The same combination of Maytide and Whitsuntide Revels is seen at Oxford in 1598, in an account of a " town-and-gown " riot on May 27th: "The inhabitants assembled on the two Sundays before Ascension Day, and on that day, with drum and shot and other weapons, and men attired in women's apparel, brought into the town a woman bedecked with garlands and flowers named by them the Queen of May. They also had Morrishe dances and other disordered and unseemly sports, and intended the next Sunday to continue the same abuses."[1]

And Anthony Wood shows how easy was the transference of May Day ceremonies to Holy Thursday, in his account of the annual visit of the Fellows of New College to the well at St. Bartholomew's Hospital outside Oxford: "Before, it was on May Day. New College men made choice of Holy Thursday, because Magdalen College men and the rabble of the towne came on May Day to their disturbance."[2]]

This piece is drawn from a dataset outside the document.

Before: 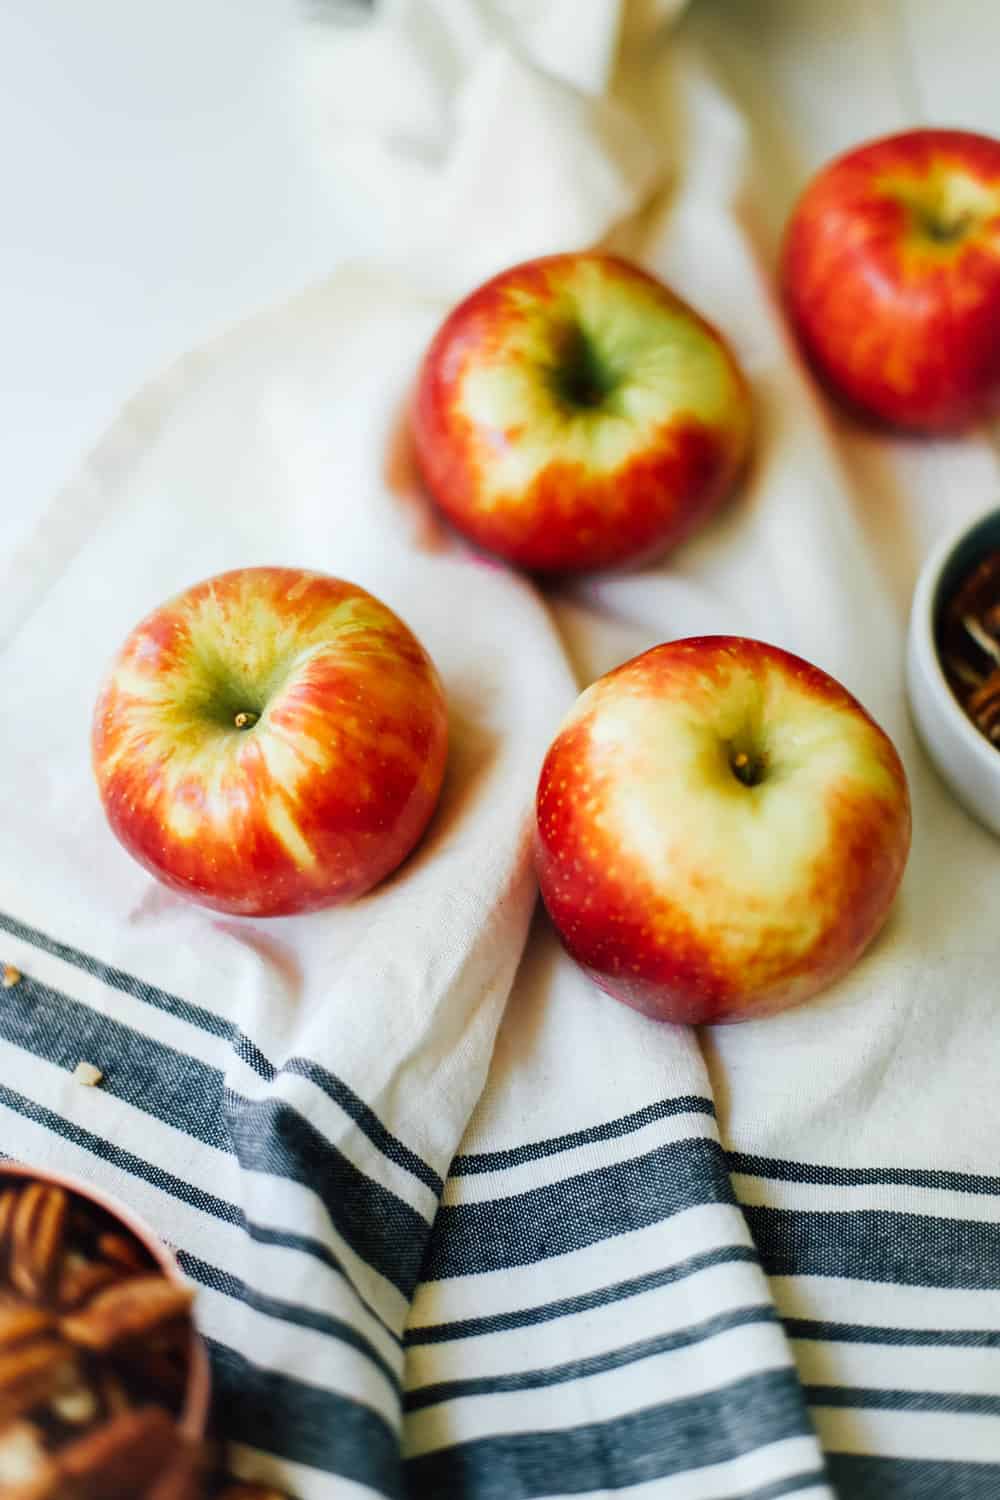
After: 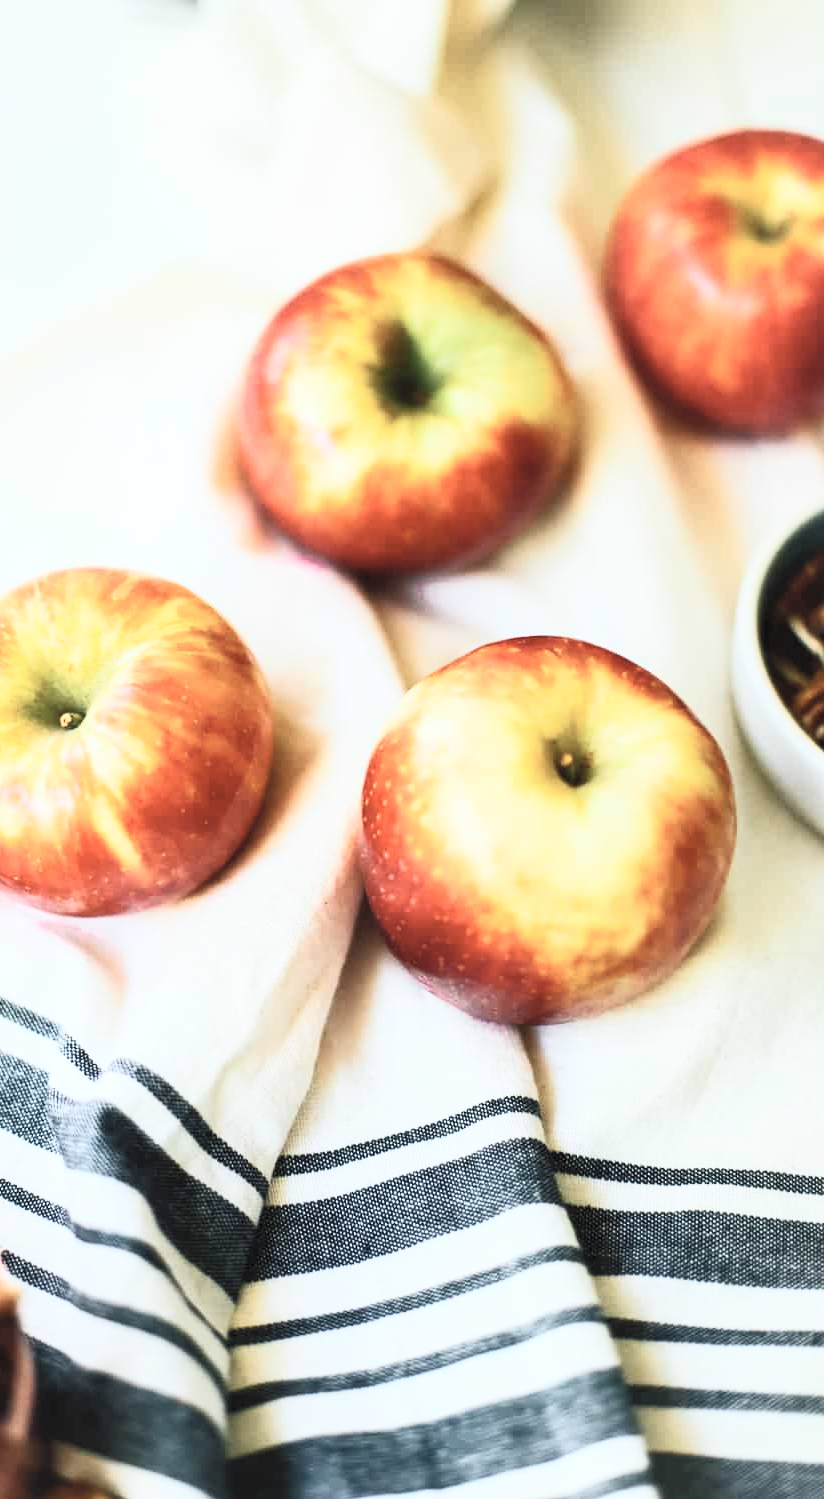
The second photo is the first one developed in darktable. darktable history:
contrast brightness saturation: contrast 0.449, brightness 0.551, saturation -0.192
crop: left 17.585%, bottom 0.049%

The Fifth of November.—The following words were sung at Headington, on the Fifth of November, by the boys who went about collecting fuel for their bonfires:

Remember, remember,
The fifth of November
Bonfire night
We want a faggot
To make it alight.
Hatchets and duckets,
Beetles and wedges,
If you don't give us some,
We'll pull your old hedges.
If you won't give us one,
We'll take two;
The better for us,
And the worse for you.

From Beckley:

Don't you know
'Tis the fifth of November,
Gunpowder Plot?
We're come to beg
A stick or a stake,

  1. Calendar of the Cecil Papers, 1899, viii., 201.
  2. A. Wood, City of Oxford (Oxf. Hist. Soc), ii., 513-15.